How NemoClaw Secures Autonomous AI Agents with Kernel‑Level Sandboxing

NemoClaw Overview

NemoClaw is NVIDIA’s controlled runtime and security layer built around the OpenClaw assistant, providing kernel‑level isolation, policy enforcement, and audited inference routing for autonomous AI agents.

Three‑Layer Architecture

Layer 1 – OpenShell (sandbox runtime)

OpenShell is an open‑source secure runtime that runs each agent inside a hardened sandbox built on Linux security primitives:

Landlock – filesystem access control.

seccomp – system‑call filtering.

Network namespaces – per‑agent network isolation.

Process isolation – prevents privilege escalation from compromised dependencies.

Layer 2 – NemoClaw (policy & deployment bridge)

NemoClaw connects OpenClaw to OpenShell and adds versioned, blueprint‑based policy control. Blueprints define sandbox creation parameters, security policies, inference provider routing, session‑monitoring rules, and operator approval workflows.

Sandbox creation parameters

Security policy definitions

Inference provider routing

Session monitoring rules

Operator approval workflow

One command launches a fully isolated agent environment:

curl -fsSL https://nvidia.com/nemoclaw.sh | bash
nemoclaw onboard

The onboard command guides you through connecting an inference provider, setting filesystem policies, and configuring network rules.

Layer 3 – Inference Routing

The inference layer supports three configurations, all governed by the same policy and audit layer:

NVIDIA‑hosted inference – cloud API endpoints.

Local NIM – run NVIDIA models (e.g., Nemotron) on local hardware.

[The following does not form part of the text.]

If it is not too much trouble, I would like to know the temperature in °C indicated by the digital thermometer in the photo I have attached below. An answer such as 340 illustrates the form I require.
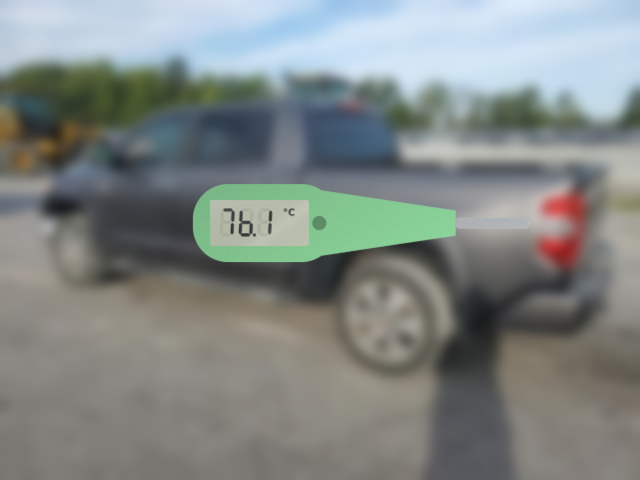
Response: 76.1
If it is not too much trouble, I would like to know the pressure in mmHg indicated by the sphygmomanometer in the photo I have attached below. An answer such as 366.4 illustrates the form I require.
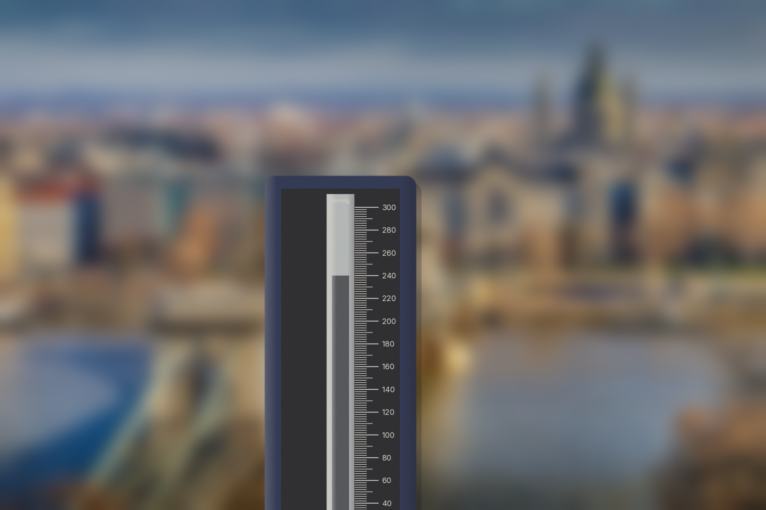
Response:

Self‑hosted vLLM – run open‑source models on your own infrastructure.

Getting Started

Prerequisites

Linux (Ubuntu 22.04+; required for Landlock & seccomp).

Docker.

GitHub CLI ( gh) for downloading OpenShell binaries.

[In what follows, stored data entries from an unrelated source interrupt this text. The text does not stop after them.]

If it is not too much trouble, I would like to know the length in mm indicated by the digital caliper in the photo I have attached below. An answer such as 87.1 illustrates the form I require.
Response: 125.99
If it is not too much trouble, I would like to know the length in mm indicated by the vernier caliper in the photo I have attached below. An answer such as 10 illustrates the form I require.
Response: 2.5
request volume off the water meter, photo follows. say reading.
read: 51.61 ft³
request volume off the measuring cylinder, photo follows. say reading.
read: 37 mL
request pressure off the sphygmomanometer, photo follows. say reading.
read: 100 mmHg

NVIDIA GPU (optional, needed for local NIM inference).

Installation

curl -fsSL https://nvidia.com/nemoclaw.sh | bash

The nemoclaw CLI is the primary entry point for setting up and managing sandboxed OpenClaw agents, delegating heavy lifting to versioned blueprints.

──────────────────────────────────────────────────
Sandbox my‑assistant (Landlock+seccomp+netns)
Model nvidia/nemotron‑3‑super‑120b‑a12b (NVIDIA Cloud API)
──────────────────────────────────────────────────
Run: nemoclaw my‑assistant connect
Status: nemoclaw my‑assistant status
Logs: nemoclaw my‑assistant logs --follow
──────────────────────────────────────────────────
[INFO]=== Installation complete ===

After installation, start a session with nemoclaw my‑assistant connect to interact via TUI or CLI.

Comparison with OpenClaw

Runtime isolation: process‑level (OpenClaw) vs kernel‑level sandbox (NemoClaw + OpenShell).

Network security: host firewall (OpenClaw) vs per‑agent network namespace (NemoClaw).

Inference options: cloud API only (OpenClaw) vs cloud, local NIM, or self‑hosted vLLM (NemoClaw).

Policy management: hard‑coded or none (OpenClaw) vs versioned blueprints (YAML/JSON) in NemoClaw.

Data privacy: provider‑dependent (OpenClaw) vs data stays on‑premises with local execution (NemoClaw).

Current Limitations

Observability is basic; no built‑in Datadog, Grafana, or OpenTelemetry integration.

CLI‑only interface; no graphical UI for non‑technical operators.

Lacks a testing framework for sandboxed agents or policy dry‑runs.

Does not support multi‑cloud orchestration; limited to single host or cluster deployments.

Documentation is still evolving; some commands lack clear explanations.

Takeaway

For regulated sectors that cannot send data to external APIs, NemoClaw offers a way to keep data on‑premises while providing flexible inference options, but teams must build their own monitoring, UI, and testing tooling to reach production‑grade reliability.